Beberapa saat kemudian, “Thanks ya, bro. Always the best!” seru costumer gue, sesaat setelah selesai membayar. Kemudian dengan percaya diri ia menghampiri Sonya. “Sori, kita pernah kenalan nggak sebelumnya? Kok rasanya familiar ya?” tanyanya, yang entah hanya basa-basi atau betulan. Tampak Sonya tidak nyaman. “Hmm, kayaknya nggak deh,” jawabnya datar.
“Oh, gitu. Kalo gitu gimana kalo dimulai dari sekarang aja kenalannya? Nama gue, Ben.” Custumer itu menyodorkan tangan, tapi tidak terbalas. Sonya hanya menatap tajam dengan satu alis terangkat. Merasa diabaikan, costumer pria itu tampak hendak mengeluarkan emosinya. Gue yang biasanya tidak suka ikut campur urusan orang, entah kenapa refleks menghampiri mereka, dan…
“Sayaaang, sori ya nunggu lama…” celetuk gue menatap Sonya dengan senyuman yang tidak pernah ia lihat sebelumnya. Sontak Sonya terkejut, namun langsung menyadari maksud gue. “Ah, iya sayaaang, nggak apa-apa demi kamu.” Sonya tersenyum mengikuti alur. Custumer pria itu mendadak malu. “Oh, dia cewek lo, bro. Sori-sori, gue kirain custumer juga.” Pria itu panik. Gue pura-pura tidak tahu apa yang terjadi. “Ha? Kenapa?”

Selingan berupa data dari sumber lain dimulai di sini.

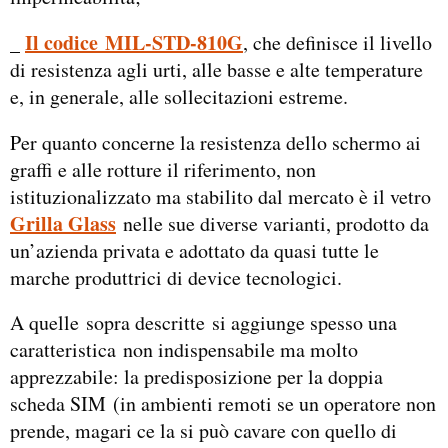
Il codice MIL-STD-810G
_
, che definisce il livello
di resistenza agli urti, alle basse e alte temperature
e, in generale, alle sollecitazioni estreme.
Per quanto concerne la resistenza dello schermo ai
graffi e alle rotture il riferimento, non
istituzionalizzato ma stabilito dal mercato è il vetro
Grilla Glass
nelle sue diverse varianti, prodotto da
un’azienda privata e adottato da quasi tutte le
marche produttrici di device tecnologici.
A quelle sopra descritte si aggiunge spesso una
caratteristica non indispensabile ma molto
apprezzabile: la predisposizione per la doppia
scheda SIM (in ambienti remoti se un operatore non
prende, magari ce la si può cavare con quello di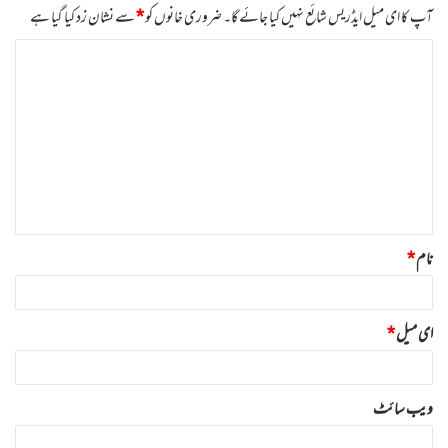
آپ کا ای میل ایڈریس شائع نہیں کیا جائے گا۔
ضروری خانوں کو
*
سے نشان زد کیا گیا ہے
ت
ب
ص
ر
ہ
*
نام
*
ای میل
*
ویب‌ سائٹ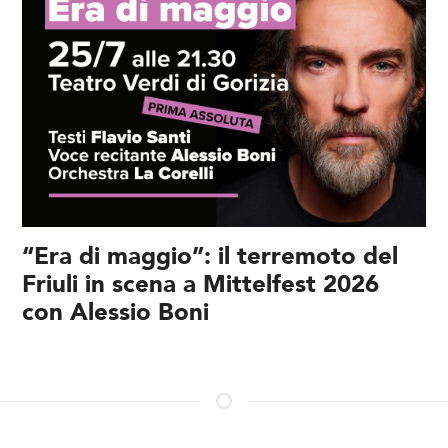
“Era di maggio”: il terremoto del
Friuli in scena a Mittelfest 2026
con Alessio Boni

“Maaf, ya,” lanjutnya, meminta maaf ke Sonya, dan bergegas pergi. Sonya pun tepuk tangan sesaat setelah pintu tertutup. “Wow, ternyata lo punya bakat acting terpendam ya, dean,” ucapnya bergegas berdiri menatap gue. “Makasih banget ya, udah bisa baca situasi barusan.” Gue menghela napas. “Kebiasaan cowok-cowok kayak gitu. Nggak bisa banget liat cewek nganggur. Dasar buaya rawa!”
Sonya terkekeh kecil, tetapi gue bisa melihat ada sesuatu yang disembunyikannya, “Oh, ya, Dean. Sori gue ke sini nggak bilang-bilang dulu. Karena gue yakin… kalo gue bilang juga, lo nggak akan mau ketemu gue.” Nada suaranya berubah. Ada getar halus yang membuat dada gue ikut menegang.
“Nya, kita ngobrol di depan aja yuk,” dengan cepat gue berbisik di telinganya. “Di sini CCTV-nya nangkep suara juga soalnya.” Sonya mengangguk, lalu mengikuti gue keluar dari ruangan.